Second-hand women's bras and knickers left by backpackers from around the world were auctioned for charity when it closed due to the prohibitive cost of meeting fire safety requirements.
When the pub closed its doors on July 31, 2004 the bras and knickers were auctioned.
I covered that memorable night and had more than the odd amber fluid with some truckies and others.
The reason for the closure was because of the high costs of upgrading the wooden two storey wooden structure due to meet fire safety standards.
That was a reality facing many old hotels in the outback because of the fire safety standards, which have been looked at closely by the Government since a fire, which claimed many lives at a Childers Backpackers building in June 2000.
Contributors to the bra bar over a five year period had been hundreds of female backpackers and Australian visitors.
Women from places as far away as the USA, the UK, Japan, Scandinavia, South Africa, Germany, Holland, France, South America and many other countries - as well as Australian visitors - had taken off their bras and knickers and left them hanging on the wall at one end of the public bar.
"We have had hundreds of backpackers over the years who have left their bras and pants here to be part of the collection,” co-publican Mr Coles said at the time.
The bra bar featured in articles around the world and the other co-publican Marilyn Arnett said she did many Aussie radio interviews on the day of the closure.
"I did 12 radio interviews from as far away as Perth and all around Australia. It was amazing,” she said.
Ironically funds raised from the underwear auction went to the Hughenden Fire Brigade to help fire-fighters attend the State Fire fighting Championships and several thousand dollars was raised.

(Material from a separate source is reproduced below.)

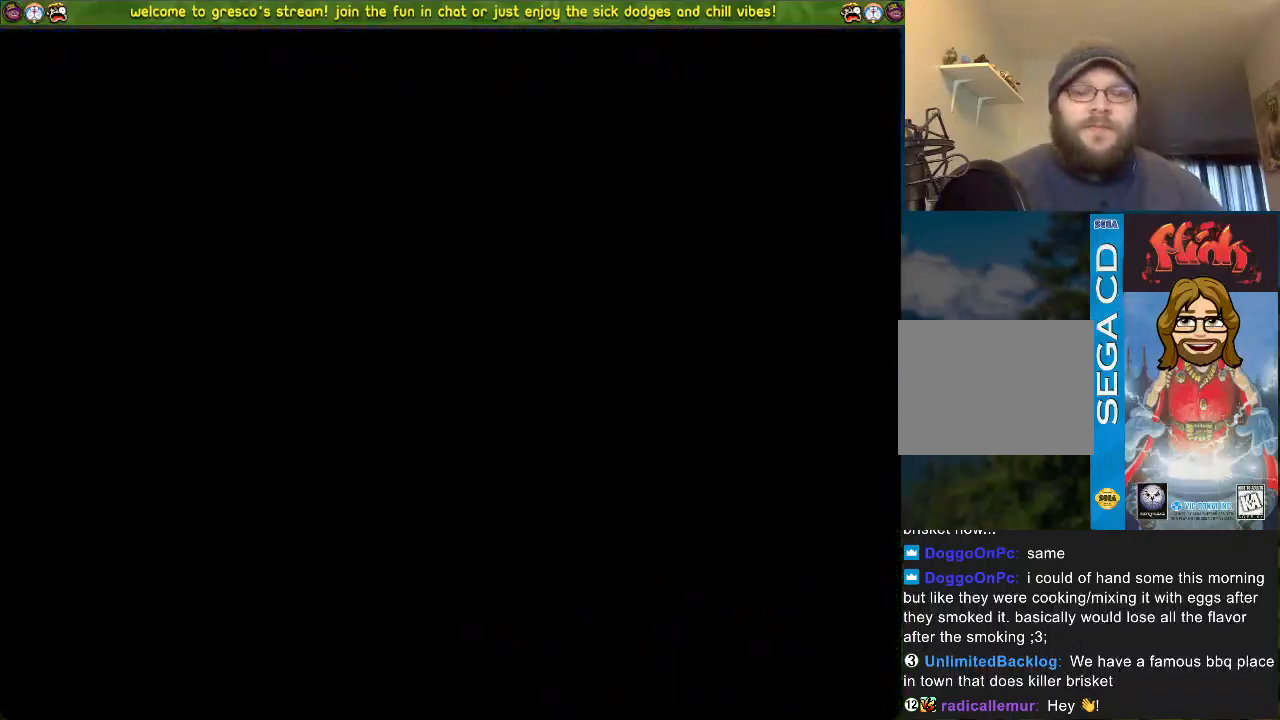
{"buttons": [], "left_stick": "center", "right_stick": "center", "events": []}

Then there was a pizza-eating contest with contestants being shearers, ringers, business people and normal residents turned up to see the auction.
"All of the bras and undies were in good condition and ready to wear,” Mick said.
Another fixture at the Grand Hotel was the famous red armchair situated on the top verandah.
Many truckies will have wonderful memories of their visits to the Grand Hotel where you could enjoy country friendship and camaraderie.
It may be gone but won't be forgotten.